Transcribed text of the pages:
= = =

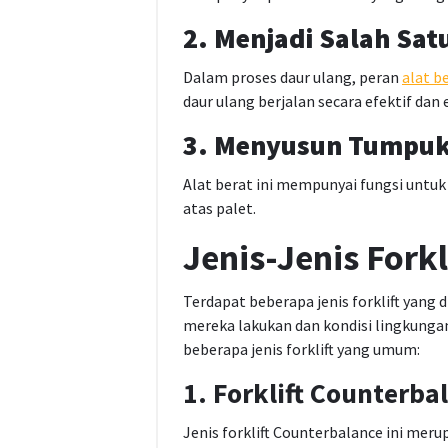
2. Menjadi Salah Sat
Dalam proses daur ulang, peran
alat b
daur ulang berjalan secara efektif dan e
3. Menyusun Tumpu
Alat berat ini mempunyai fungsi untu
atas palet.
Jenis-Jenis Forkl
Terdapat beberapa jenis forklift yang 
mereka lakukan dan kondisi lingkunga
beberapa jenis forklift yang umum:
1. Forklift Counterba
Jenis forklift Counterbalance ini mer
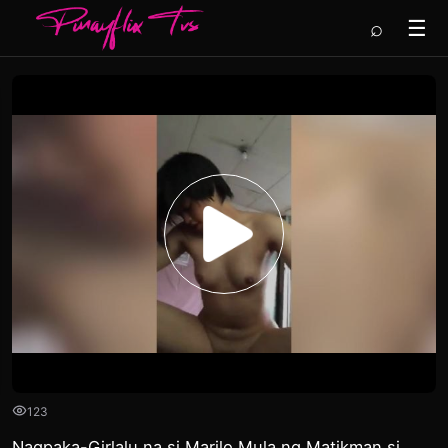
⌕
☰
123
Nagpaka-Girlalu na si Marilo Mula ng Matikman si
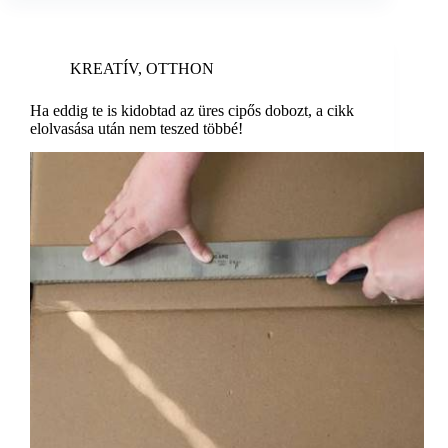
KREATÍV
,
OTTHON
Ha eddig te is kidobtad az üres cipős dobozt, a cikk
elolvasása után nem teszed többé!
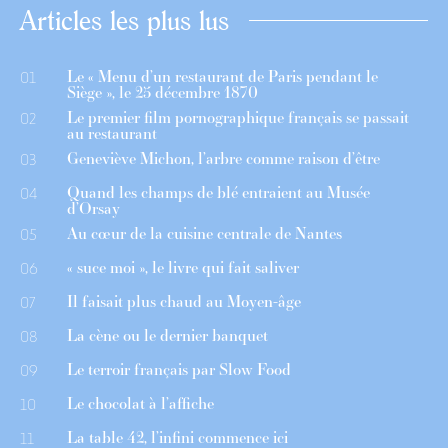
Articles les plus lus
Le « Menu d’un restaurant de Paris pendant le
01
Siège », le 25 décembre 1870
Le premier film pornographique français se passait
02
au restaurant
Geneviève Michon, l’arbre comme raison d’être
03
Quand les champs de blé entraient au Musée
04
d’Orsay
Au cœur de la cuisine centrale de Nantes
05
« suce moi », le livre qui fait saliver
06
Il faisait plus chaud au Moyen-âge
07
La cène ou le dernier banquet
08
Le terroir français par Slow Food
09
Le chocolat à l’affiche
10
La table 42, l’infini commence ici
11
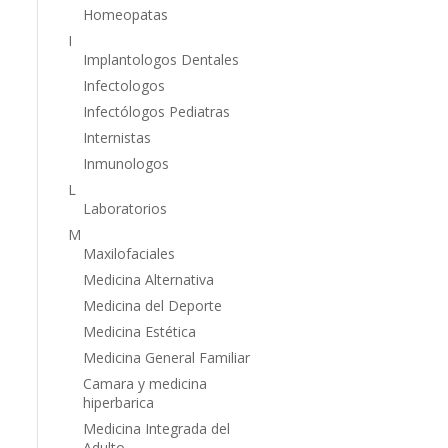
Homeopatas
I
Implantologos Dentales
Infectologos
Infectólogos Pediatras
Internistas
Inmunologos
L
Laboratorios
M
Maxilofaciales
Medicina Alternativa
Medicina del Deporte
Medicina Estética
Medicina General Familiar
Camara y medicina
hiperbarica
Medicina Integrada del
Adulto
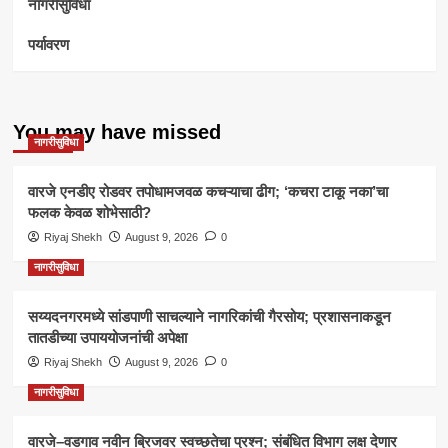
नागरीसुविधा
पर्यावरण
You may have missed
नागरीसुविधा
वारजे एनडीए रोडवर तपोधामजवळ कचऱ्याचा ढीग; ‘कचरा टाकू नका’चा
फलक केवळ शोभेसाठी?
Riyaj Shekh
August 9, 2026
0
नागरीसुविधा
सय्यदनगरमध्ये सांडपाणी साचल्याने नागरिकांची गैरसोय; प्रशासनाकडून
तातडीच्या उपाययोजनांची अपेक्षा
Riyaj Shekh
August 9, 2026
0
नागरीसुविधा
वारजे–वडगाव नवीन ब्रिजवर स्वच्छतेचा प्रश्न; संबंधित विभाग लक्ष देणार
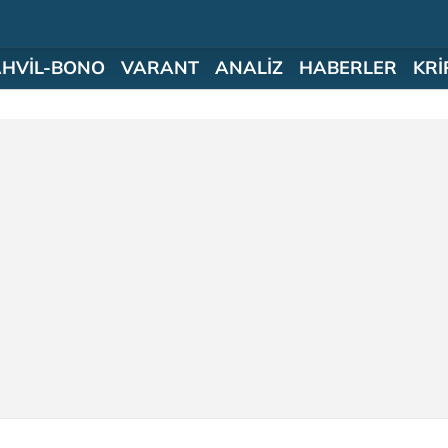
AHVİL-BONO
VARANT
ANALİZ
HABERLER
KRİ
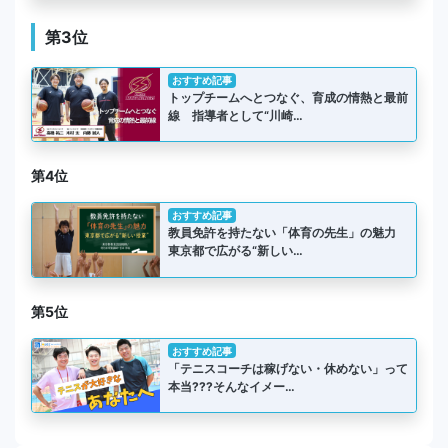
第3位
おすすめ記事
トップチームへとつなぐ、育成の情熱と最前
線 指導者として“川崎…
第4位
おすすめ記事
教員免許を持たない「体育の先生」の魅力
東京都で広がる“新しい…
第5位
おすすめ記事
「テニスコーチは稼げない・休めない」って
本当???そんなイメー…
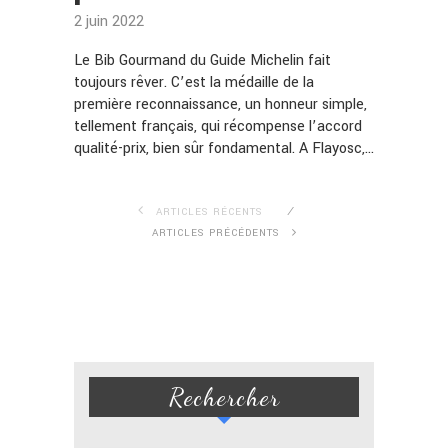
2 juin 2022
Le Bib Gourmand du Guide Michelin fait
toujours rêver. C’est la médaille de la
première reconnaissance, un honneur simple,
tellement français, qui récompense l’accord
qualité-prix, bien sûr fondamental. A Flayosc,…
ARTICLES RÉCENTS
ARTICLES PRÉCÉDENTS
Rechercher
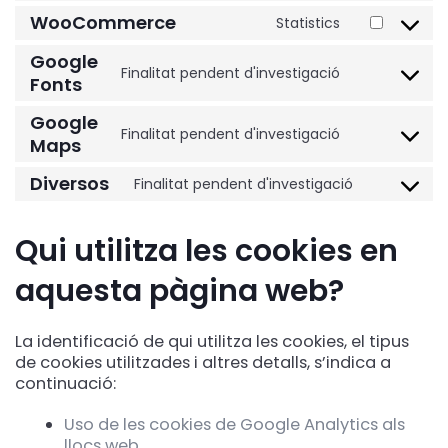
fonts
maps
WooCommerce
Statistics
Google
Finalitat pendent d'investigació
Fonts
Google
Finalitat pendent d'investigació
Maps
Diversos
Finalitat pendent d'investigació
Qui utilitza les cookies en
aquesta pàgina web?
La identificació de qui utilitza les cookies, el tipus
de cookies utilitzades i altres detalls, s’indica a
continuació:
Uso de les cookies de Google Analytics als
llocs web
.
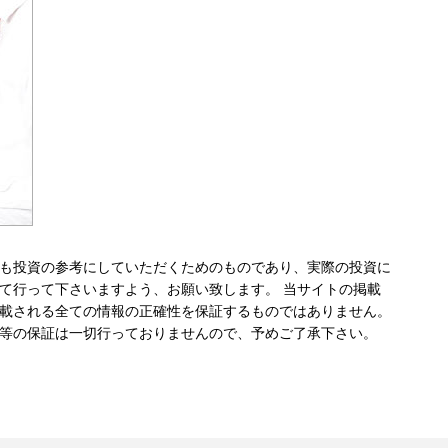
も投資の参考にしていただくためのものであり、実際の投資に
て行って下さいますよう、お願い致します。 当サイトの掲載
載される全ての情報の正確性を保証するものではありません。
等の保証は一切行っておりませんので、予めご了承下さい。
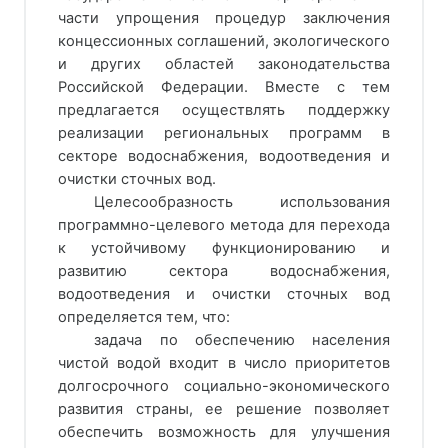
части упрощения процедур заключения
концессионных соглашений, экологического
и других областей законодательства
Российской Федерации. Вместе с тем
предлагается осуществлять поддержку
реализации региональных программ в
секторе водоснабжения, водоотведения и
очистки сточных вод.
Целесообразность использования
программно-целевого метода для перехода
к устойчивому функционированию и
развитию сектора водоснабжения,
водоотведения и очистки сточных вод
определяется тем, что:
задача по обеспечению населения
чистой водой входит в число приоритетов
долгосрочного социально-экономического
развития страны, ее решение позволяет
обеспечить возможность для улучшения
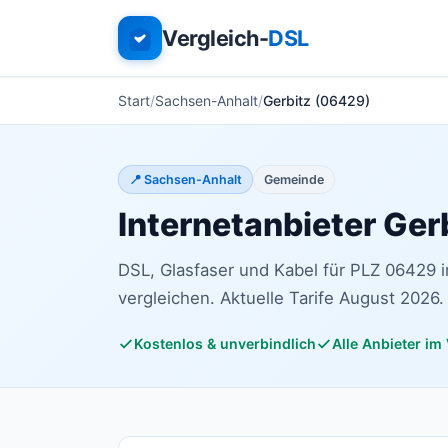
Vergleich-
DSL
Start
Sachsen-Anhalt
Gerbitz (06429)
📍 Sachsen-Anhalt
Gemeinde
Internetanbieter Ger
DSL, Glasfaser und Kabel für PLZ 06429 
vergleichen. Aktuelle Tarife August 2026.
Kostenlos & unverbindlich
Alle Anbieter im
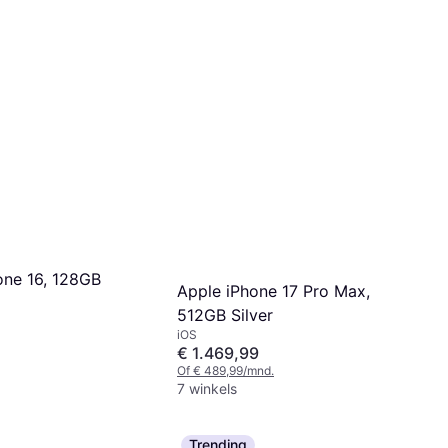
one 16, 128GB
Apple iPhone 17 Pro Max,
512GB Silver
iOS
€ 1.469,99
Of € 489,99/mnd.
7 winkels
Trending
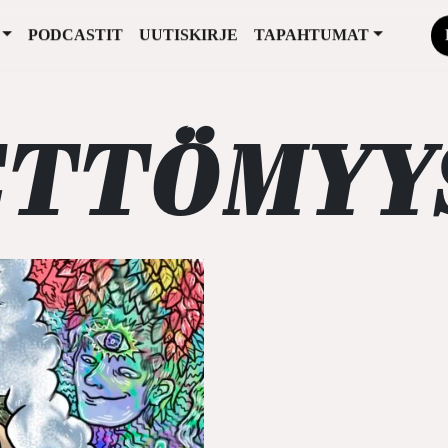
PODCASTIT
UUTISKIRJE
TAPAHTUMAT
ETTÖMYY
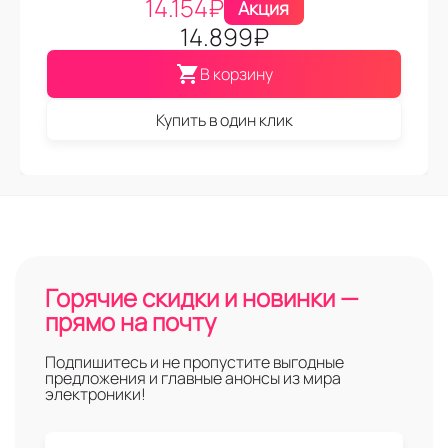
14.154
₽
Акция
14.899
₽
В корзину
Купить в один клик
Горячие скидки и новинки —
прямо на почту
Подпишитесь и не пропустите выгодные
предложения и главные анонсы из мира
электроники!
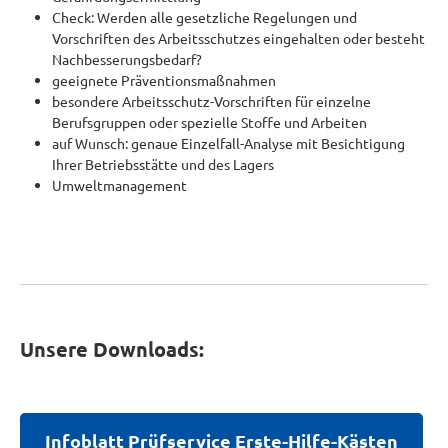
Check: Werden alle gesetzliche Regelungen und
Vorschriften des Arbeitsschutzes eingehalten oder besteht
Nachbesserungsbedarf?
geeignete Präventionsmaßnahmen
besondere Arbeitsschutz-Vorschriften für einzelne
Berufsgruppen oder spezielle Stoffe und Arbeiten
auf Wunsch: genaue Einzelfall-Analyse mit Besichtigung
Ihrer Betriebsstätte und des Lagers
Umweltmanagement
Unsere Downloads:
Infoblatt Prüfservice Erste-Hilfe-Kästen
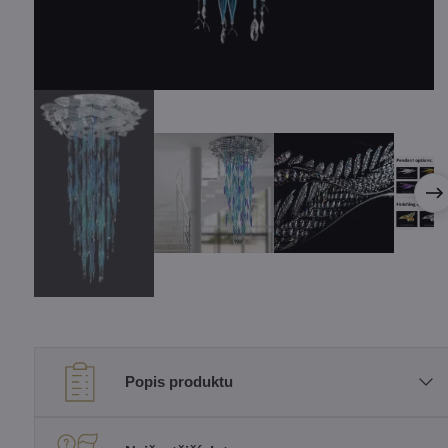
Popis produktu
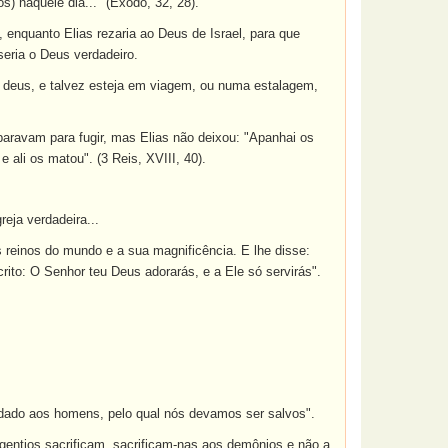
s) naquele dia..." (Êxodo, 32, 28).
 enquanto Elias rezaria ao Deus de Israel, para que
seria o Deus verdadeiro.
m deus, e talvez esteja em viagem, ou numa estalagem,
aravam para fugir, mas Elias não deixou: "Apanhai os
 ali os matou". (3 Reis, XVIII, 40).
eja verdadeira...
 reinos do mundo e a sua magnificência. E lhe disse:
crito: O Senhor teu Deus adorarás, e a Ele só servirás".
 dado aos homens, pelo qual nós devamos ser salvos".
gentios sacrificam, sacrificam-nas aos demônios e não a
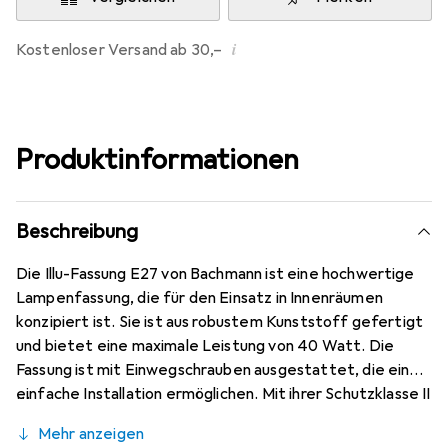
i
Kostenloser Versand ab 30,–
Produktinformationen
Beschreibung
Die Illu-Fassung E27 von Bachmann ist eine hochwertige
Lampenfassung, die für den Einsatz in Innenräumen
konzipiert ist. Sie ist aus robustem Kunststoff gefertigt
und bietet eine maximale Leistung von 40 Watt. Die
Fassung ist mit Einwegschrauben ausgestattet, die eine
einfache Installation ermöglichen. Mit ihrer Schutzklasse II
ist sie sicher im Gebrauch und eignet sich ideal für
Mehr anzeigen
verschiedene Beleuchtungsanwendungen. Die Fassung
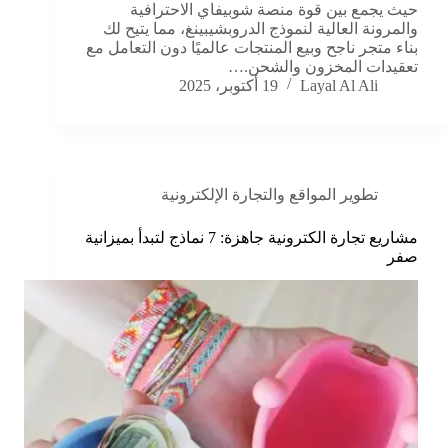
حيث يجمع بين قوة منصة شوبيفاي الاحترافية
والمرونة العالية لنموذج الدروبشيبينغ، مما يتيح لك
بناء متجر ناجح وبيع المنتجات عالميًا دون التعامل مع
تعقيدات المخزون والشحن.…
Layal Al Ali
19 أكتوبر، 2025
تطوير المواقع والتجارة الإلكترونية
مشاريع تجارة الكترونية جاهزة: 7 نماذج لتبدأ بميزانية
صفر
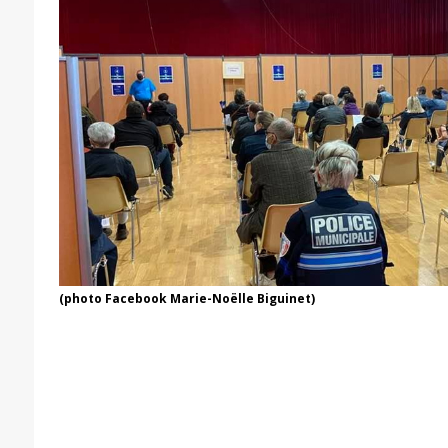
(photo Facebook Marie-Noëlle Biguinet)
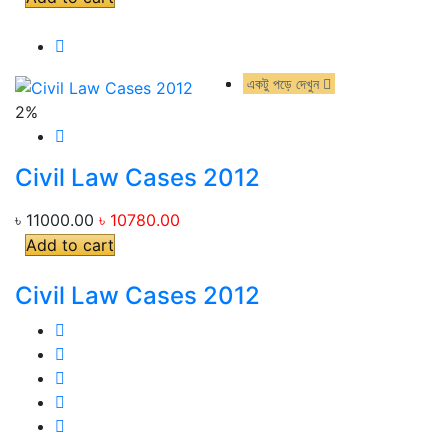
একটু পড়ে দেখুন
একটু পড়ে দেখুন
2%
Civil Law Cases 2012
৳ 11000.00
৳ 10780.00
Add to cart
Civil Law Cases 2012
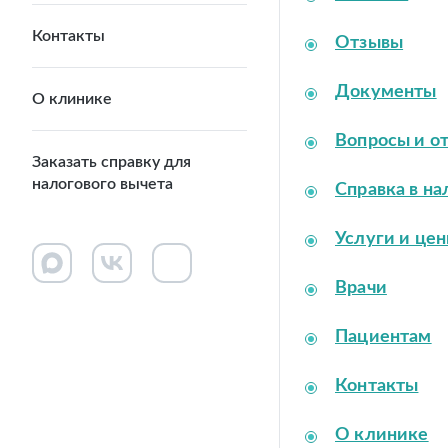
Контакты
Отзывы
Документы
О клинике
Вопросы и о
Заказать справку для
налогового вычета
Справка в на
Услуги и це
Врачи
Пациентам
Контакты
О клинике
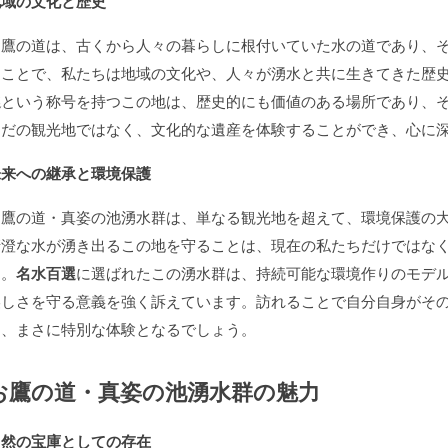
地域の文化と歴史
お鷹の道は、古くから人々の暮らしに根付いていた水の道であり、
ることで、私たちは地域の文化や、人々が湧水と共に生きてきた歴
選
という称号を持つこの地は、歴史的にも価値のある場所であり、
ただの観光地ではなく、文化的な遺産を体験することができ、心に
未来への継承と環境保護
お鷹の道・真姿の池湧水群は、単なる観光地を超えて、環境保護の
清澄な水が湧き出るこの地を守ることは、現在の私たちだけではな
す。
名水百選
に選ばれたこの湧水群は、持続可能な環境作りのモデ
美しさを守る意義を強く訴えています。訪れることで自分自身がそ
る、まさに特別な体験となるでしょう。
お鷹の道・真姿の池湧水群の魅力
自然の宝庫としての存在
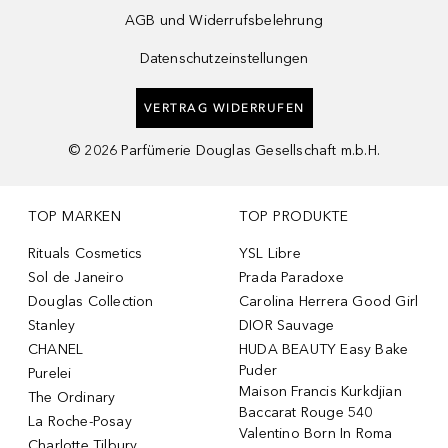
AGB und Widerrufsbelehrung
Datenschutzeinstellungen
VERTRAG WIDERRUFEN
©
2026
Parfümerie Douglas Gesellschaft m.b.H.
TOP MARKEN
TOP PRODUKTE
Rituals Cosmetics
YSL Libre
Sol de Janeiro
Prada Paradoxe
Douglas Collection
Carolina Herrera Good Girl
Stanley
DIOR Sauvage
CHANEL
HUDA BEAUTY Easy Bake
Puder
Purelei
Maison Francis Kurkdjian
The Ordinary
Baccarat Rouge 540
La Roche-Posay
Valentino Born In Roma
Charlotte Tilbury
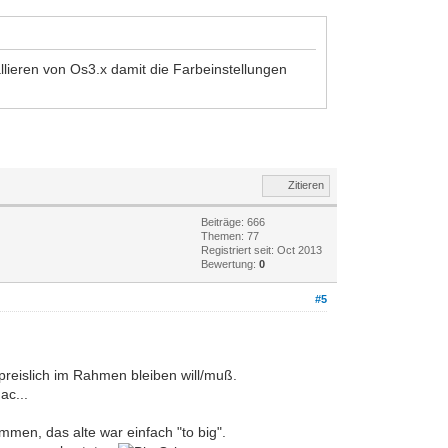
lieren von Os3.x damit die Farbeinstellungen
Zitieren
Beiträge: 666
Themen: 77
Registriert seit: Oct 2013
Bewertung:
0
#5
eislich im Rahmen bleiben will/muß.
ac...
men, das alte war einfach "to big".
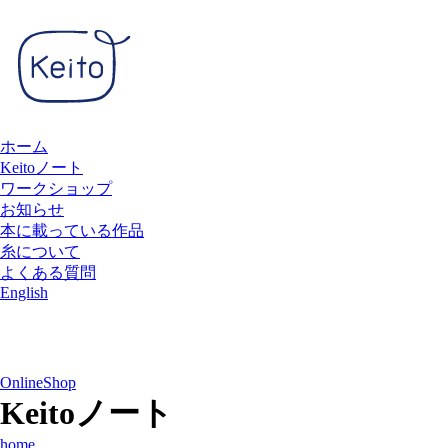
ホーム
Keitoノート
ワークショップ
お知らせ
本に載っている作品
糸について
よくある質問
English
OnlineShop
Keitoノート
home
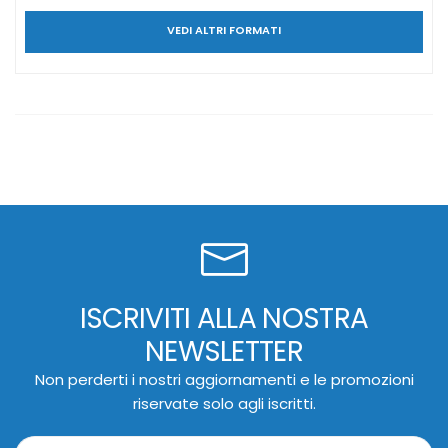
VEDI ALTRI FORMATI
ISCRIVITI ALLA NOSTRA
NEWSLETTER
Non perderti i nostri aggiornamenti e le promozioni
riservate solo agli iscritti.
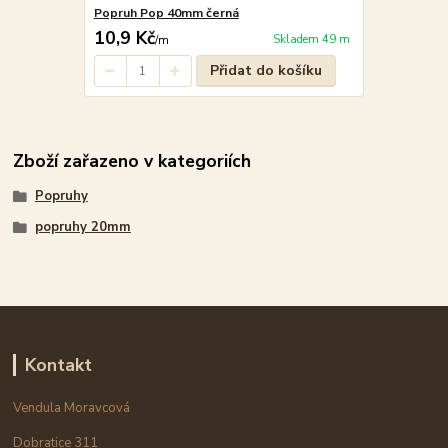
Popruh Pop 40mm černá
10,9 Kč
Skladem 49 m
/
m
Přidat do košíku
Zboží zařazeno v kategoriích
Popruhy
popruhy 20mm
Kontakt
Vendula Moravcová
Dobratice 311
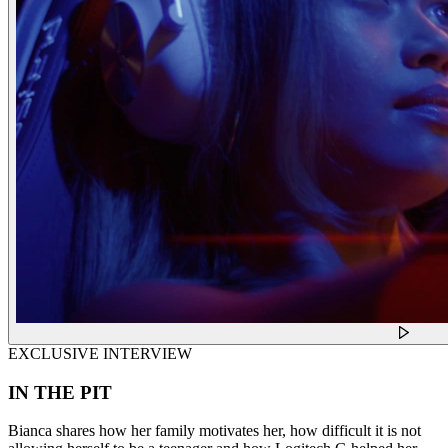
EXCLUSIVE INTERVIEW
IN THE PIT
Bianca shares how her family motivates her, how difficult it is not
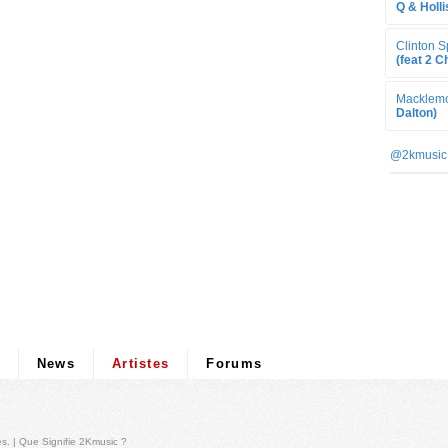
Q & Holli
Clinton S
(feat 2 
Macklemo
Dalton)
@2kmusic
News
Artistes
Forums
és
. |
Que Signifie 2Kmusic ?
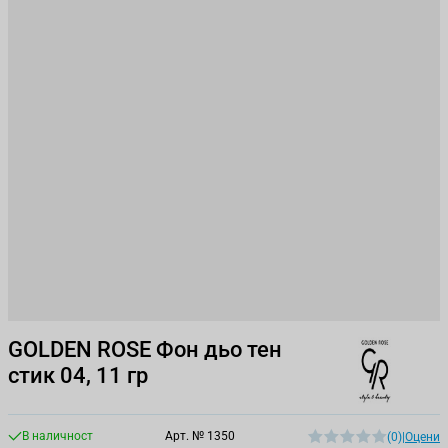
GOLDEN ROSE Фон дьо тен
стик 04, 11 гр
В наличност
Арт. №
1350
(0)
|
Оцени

= = =

Put the lines into a Markdown table with the columns No. and Line, starting with the line that contains "Popis produktu" and going on through the line that contains "gentios sacrificam, sacrificam-nas". Number each row, and leave out blank lines and the pictures.

| No. | Line |
|---|---|
| 1 | Popis produktu |
| 2 | s) naquele dia..." (Êxodo, 32, 28). |
| 3 |  enquanto Elias rezaria ao Deus de Israel, para que |
| 4 | seria o Deus verdadeiro. |
| 5 | m deus, e talvez esteja em viagem, ou numa estalagem, |
| 6 | aravam para fugir, mas Elias não deixou: "Apanhai os |
| 7 |  ali os matou". (3 Reis, XVIII, 40). |
| 8 | eja verdadeira... |
| 9 |  reinos do mundo e a sua magnificência. E lhe disse: |
| 10 | crito: O Senhor teu Deus adorarás, e a Ele só servirás". |
| 11 |  dado aos homens, pelo qual nós devamos ser salvos". |
| 12 | gentios sacrificam, sacrificam-nas aos demônios e não a |